Tuesday, Apr. 29, 2008
Dear Diary:

Even folks here in the valley are starting to wonder if they should be combing the woods for my body.

It's been a crazy month. Lots of job type work to be juggled with maple syrpling. Normally, we ease into spring after maple syrple season, but this year we just ignored spring and went right into summer.

Seriously. One Friday I had over 20 inches of snow in my yard and the following Friday, my daffodils were in bloom and my grass greening up. I have never seen the like of this in my 30 plus years here.

The spousal unit and I went through our touching little pre-spring ritual, the one where we have The Talk about how neither of us is getting any younger and maybe it would be a good idea to scale back on the insane gardening projects.

Yes, we both agree, there's really no need for an insane gardening project.

Then the snow disappears and, of course, we launch an insane gardening project. This year's is going to fall one of two ways: next year I will either believe it was My Best Idea Evah or I will simply add it to the column of proof that I was dropped on my head as a child.

Multiple times.

For as long as I've been keeping this on-line journal, I've been musing that it would probably be a good idea to dig everything out of my long perennial border, dig in compost to restore the soil, divide my perennials to re-invigorate them, and discard the plants I no longer love.

Did I mention that this bed is over 100 feet long and averages about 15 feet deep?

Yeah. It's huge. And because I've been focussed for years now on basically covering every shady square foot of this property with hostas, well, the long border has been sadly, sadly neglected. The lovely mix of charming plants I used to have has skewed now towards the garden thugs, the plants that can withstand neglect.

As of this writing, I have 40+ hours of digging and compost moving under my belt. If I ever have doubts about why I go to the gym three times a week and build as many pretty little gym muscles as I can, one look at that bed is a swift reminder.

Only about a third of the bed has been dealt with. Fortunately, we've had two days of rain, so I'm forced to take a break. Today will be my first foray to the gym in over a week, something that's just unheard of for me. Every spare moment has been me and my new best friend forevah, my shovel.

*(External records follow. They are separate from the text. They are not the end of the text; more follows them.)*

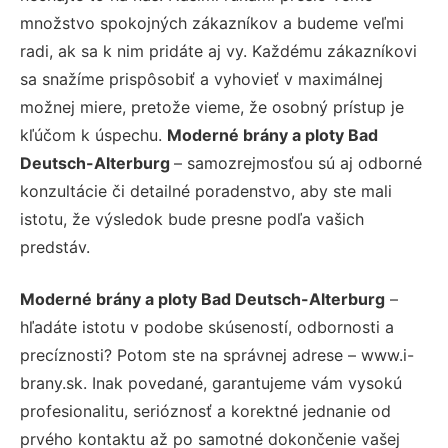
množstvo spokojných zákazníkov a budeme veľmi
radi, ak sa k nim pridáte aj vy. Každému zákazníkovi
sa snažíme prispôsobiť a vyhovieť v maximálnej
možnej miere, pretože vieme, že osobný prístup je
kľúčom k úspechu.
Moderné brány a ploty Bad
Deutsch-Alterburg
– samozrejmosťou sú aj odborné
konzultácie či detailné poradenstvo, aby ste mali
istotu, že výsledok bude presne podľa vašich
predstáv.
Moderné brány a ploty Bad Deutsch-Alterburg
–
hľadáte istotu v podobe skúseností, odbornosti a
precíznosti? Potom ste na správnej adrese – www.i-
brany.sk. Inak povedané, garantujeme vám vysokú
profesionalitu, serióznosť a korektné jednanie od
prvého kontaktu až po samotné dokončenie vašej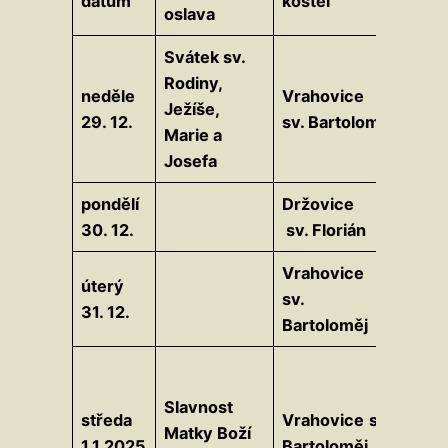
datum
kostel
oslava
Svátek sv.
Rodiny,
neděle
Vrahovice
Ježíše,
29. 12.
sv. Bartoloměj
Marie a
Josefa
pondělí
Držovice
30. 12.
sv. Florián
Vrahovice
úterý
sv.
31. 12.
Bartoloměj
Slavnost
středa
Vrahovice
sv.
Matky Boží
1.1.2025
Bartoloměj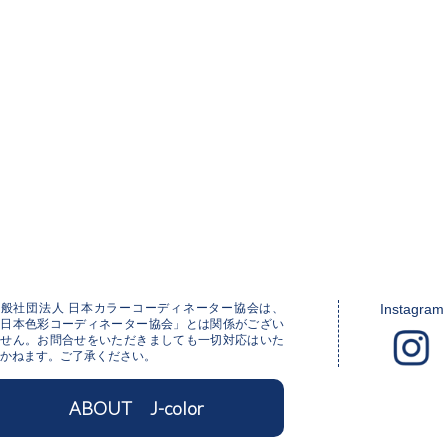
一般社団法人 日本カラーコーディネーター協会は、
Instagram
「日本色彩コーディネーター協会」とは関係がござい
ません。お問合せをいただきましても一切対応はいた
かねます。ご了承ください。
ABOUT J-color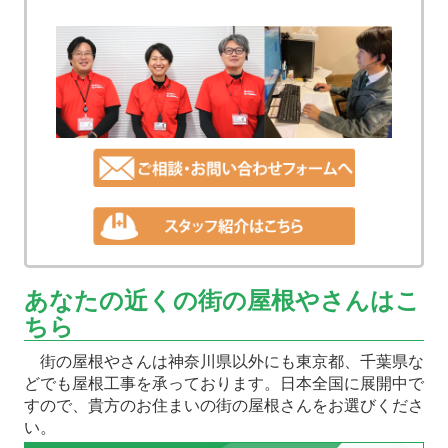
あなたの近くの街の屋根やさんはこ
ちら
街の屋根やさんは神奈川県以外にも東京都、千葉県な
どでも屋根工事を承っております。日本全国に展開中で
すので、貴方のお住まいの街の屋根さんをお選びくださ
い。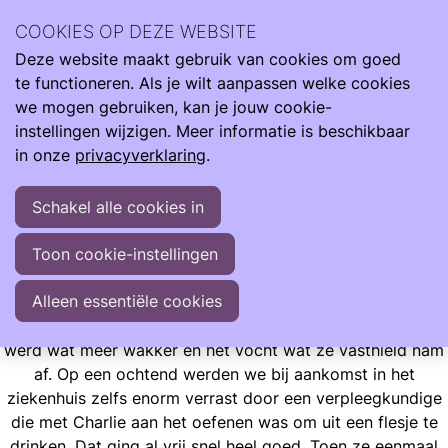
Ilse Vroegh is de moeder van Charlie. Een bijzonder meisje
COOKIES OP DEZE WEBSITE
met een bijzonder verhaal. Ze heeft haar leven verrijkt en
Deze website maakt gebruik van cookies om goed
mens gemaakt.
Ope
Zoeken
te functioneren. Als je wilt aanpassen welke cookies
men
"Met liefde, trots en veelal optimisme vertel ik jullie graag
we mogen gebruiken, kan je jouw cookie-
over haar indrukwekkende start en mijn leven met dit
instellingen wijzigen. Meer informatie is beschikbaar
wonder"
in onze
privacyverklaring
.
Schakel alle cookies in
Ervaringen
Opgroeien
Ilse Blogt
Enorme verrassing
Toon cookie-instellingen
Enorme verrassing
Alleen essentiële cookies
Charlie werd na enkele dagen weer een beetje de oude. Ze
werd wat meer wakker en het vocht wat ze vasthield nam
af. Op een ochtend werden we bij aankomst in het
ziekenhuis zelfs enorm verrast door een verpleegkundige
die met Charlie aan het oefenen was om uit een flesje te
drinken. Dat ging al vrij snel heel goed. Toen ze eenmaal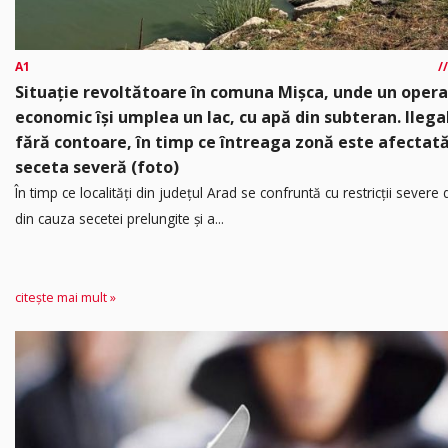
A1
Situație revoltătoare în comuna Mișca, unde un oper
economic își umplea un lac, cu apă din subteran. Ilega
fără contoare, în timp ce întreaga zonă este afectat
seceta severă (foto)
În timp ce localități din județul Arad se confruntă cu restricții severe
din cauza secetei prelungite și a...
citește mai mult »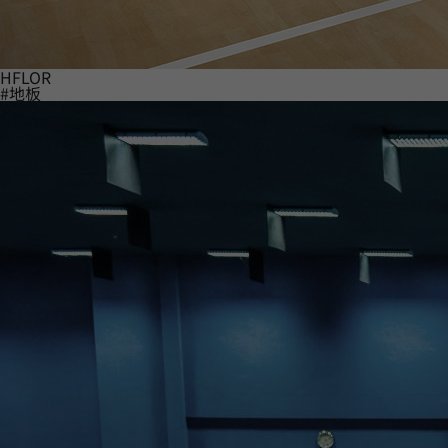
HFLOR
#地板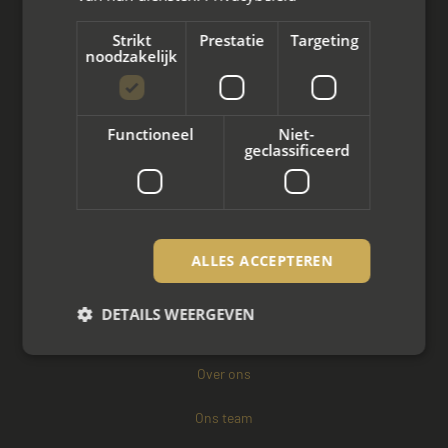
Arbeidsmediation
Strikt
Prestatie
Targeting
noodzakelijk
Zakelijke mediation
Familie mediation
Functioneel
Niet-
Vertrouwenspersoon
geclassificeerd
Scheiden met kinderen
Scheiden met koophuis
ALLES ACCEPTEREN
Scheiden met eigen bedrijf
DETAILS WEERGEVEN
Over mayet
Over ons
Strikt noodzakelijk
Prestatie
Targeting
Ons team
Functioneel
Niet-geclassificeerd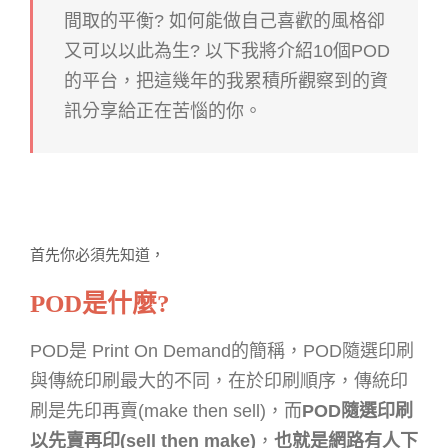
間取的平衡? 如何能做自己喜歡的風格卻
又可以以此為生? 以下我將介紹10個POD
的平台，把這幾年的我累積所觀察到的資
訊分享給正在苦惱的你。
首先你必須先知道，
POD是什麼?
POD是 Print On Demand的簡稱，
POD隨選印刷
與傳統印刷最大的不同，在於印刷順序，傳統印
刷是先印再賣(make then sell)，而
POD隨選印刷
以先賣再印(sell then make)
，
也就是網路有人下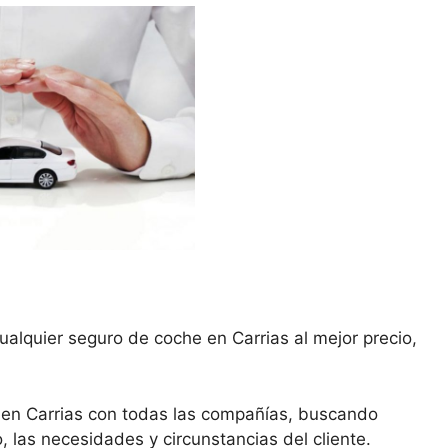
ualquier seguro de coche en Carrias al mejor precio,
 en Carrias con todas las compañías, buscando
, las necesidades y circunstancias del cliente.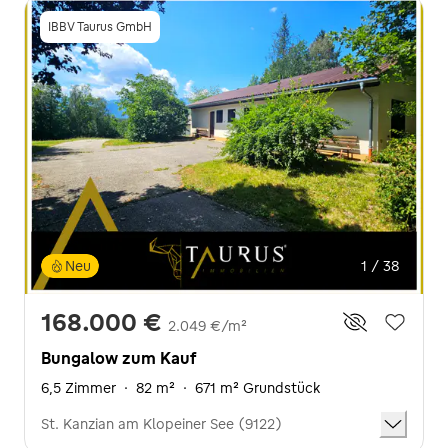
IBBV Taurus GmbH
Neu
1 / 38
168.000 €
2.049 €/m²
Bungalow zum Kauf
6,5 Zimmer
·
82 m²
·
671 m² Grundstück
St. Kanzian am Klopeiner See (9122)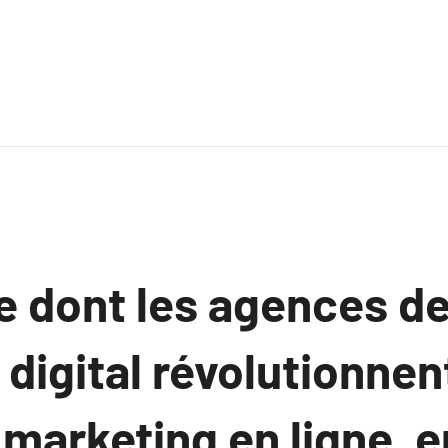
e dont les agences d
digital révolutionnent
marketing en ligne, e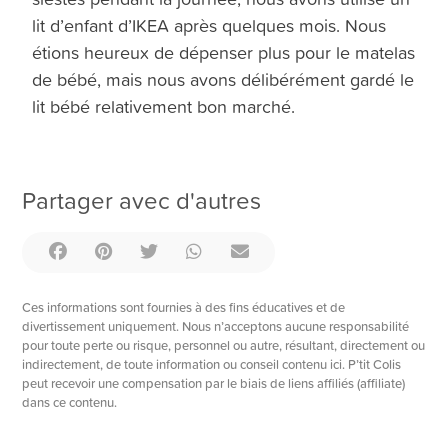
lit d’enfant d’IKEA après quelques mois. Nous
étions heureux de dépenser plus pour le matelas
de bébé, mais nous avons délibérément gardé le
lit bébé relativement bon marché.
Partager avec d'autres
Ces informations sont fournies à des fins éducatives et de
divertissement uniquement. Nous n’acceptons aucune responsabilité
pour toute perte ou risque, personnel ou autre, résultant, directement ou
indirectement, de toute information ou conseil contenu ici. P’tit Colis
peut recevoir une compensation par le biais de liens affiliés (affiliate)
dans ce contenu.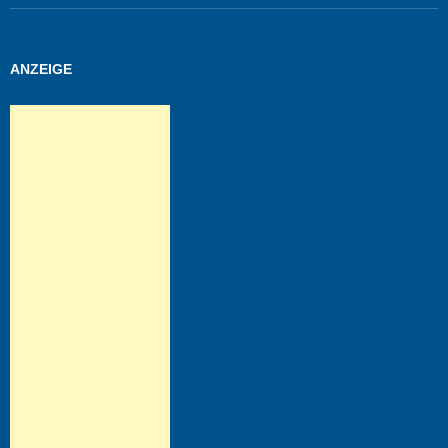
ANZEIGE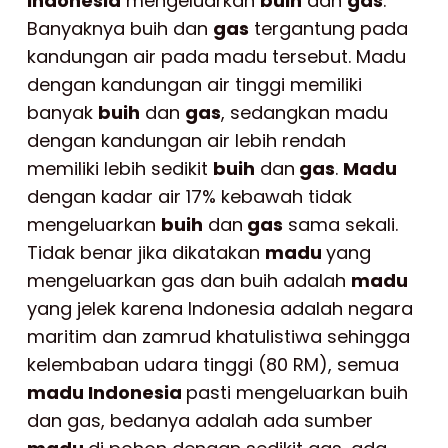
Indonesia
mengeluarkan
buih
dan
gas
.
Banyaknya buih dan
gas
tergantung pada
kandungan air pada madu tersebut. Madu
dengan kandungan air tinggi memiliki
banyak
buih
dan
gas
, sedangkan madu
dengan kandungan air lebih rendah
memiliki lebih sedikit
buih
dan
gas
.
Madu
dengan kadar air 17% kebawah tidak
mengeluarkan
buih
dan
gas
sama sekali.
Tidak benar jika dikatakan
madu
yang
mengeluarkan gas dan buih adalah
madu
yang jelek karena Indonesia adalah negara
maritim dan zamrud khatulistiwa sehingga
kelembaban udara tinggi (80 RM), semua
madu Indonesia
pasti mengeluarkan buih
dan gas, bedanya adalah ada sumber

The hardest part has not been the physical effort. I just put my head down and dig, enjoying the sun, the bird song, the perfume of my daffodil meadow behind me. The hardest part has been to be ruthless. It's a big bed and if I throw out everything I don't absolutely love, it's going to be a fairly barren bed for a few years while I slowly but surely buy plants I do love to re-stock it.

I've been feeling considerable angst about this. The bed has always been pretty in its way, but I know it could be better. I have decided that the physical effort involved in renewing this garden is too huge to compromise on what I put into it.

So this year, I'll buy a quarter pound of nasturtium seeds. They'll fill the soil, give me colour, and keep it from reverting to a sea of weeds. It will be kind of boring, but when the perennial plant sales start mid-summer and in the fall, I'll start scooping up the bargains and growing things that I love. I'm already growing a buttload of globe thistles from seed. Maybe I should grow some more plants.

I will be 57 the end of May. I will probably be 60 before this garden is re-filled. Sixty. I will either look back on this as a great decision, or wonder why the heck I couldn't just leave well enough alone and let the garden perk along.

Gardens are the past, present and future all rolled together. Memories and dreams woven in living bits of green.

In the evenings, as the sun goes down and the world takes a lovely golden edge, I like to walk the property and see how things are doing. This year the lilac hedge I started from tiny whips just two years ago is about to start flowering in earnest. Last year I had one single bloom. This year many plants already carry three or four purple buds.

Nearly fifty years ago the spousal unit played cowboys and Indians in the middle of mother plant of these whips. This hedge, this tiny bit of his childhood, will probably peak just as he reaches his mid-60's.

Past, present, future.

There is so much to do. Right smack in the middle of my daffodil meadow is all the debris and junk treasures left over from where we tore down our old woodshed.

Part of me delights in the feeling of space and possibility that the removal of this building has brought to our yard. Part of me wants to scream at how cluttered and ugly things look, how much work it's going to take to clean that area up. I want it all gone yesterday, but right now I have to focus on the gardens. I only have a tiny time window in which I can dig, divide and reset the plants in my perennial border without setting them back.

One thing at a time, I tell myself. It will all get done. Eventually.

I have been obsessively going on-line to check my credit card charges, looking for my lily order. This morning the charge appeared. A parcel of pure potential has left Manitoba and is heading my way.

I have been dithering for weeks about where to put these lilies. Will I put them in the perennial border? What about where the woodshed used to be? Will we get that cleaned up in time? Should I put the lilies in the walkway bed, or are they too tall?

I feel like a child at Christmas. The possibilities seem infinite.

--Marn

Mileage on the Marnometer: 174.11 miles.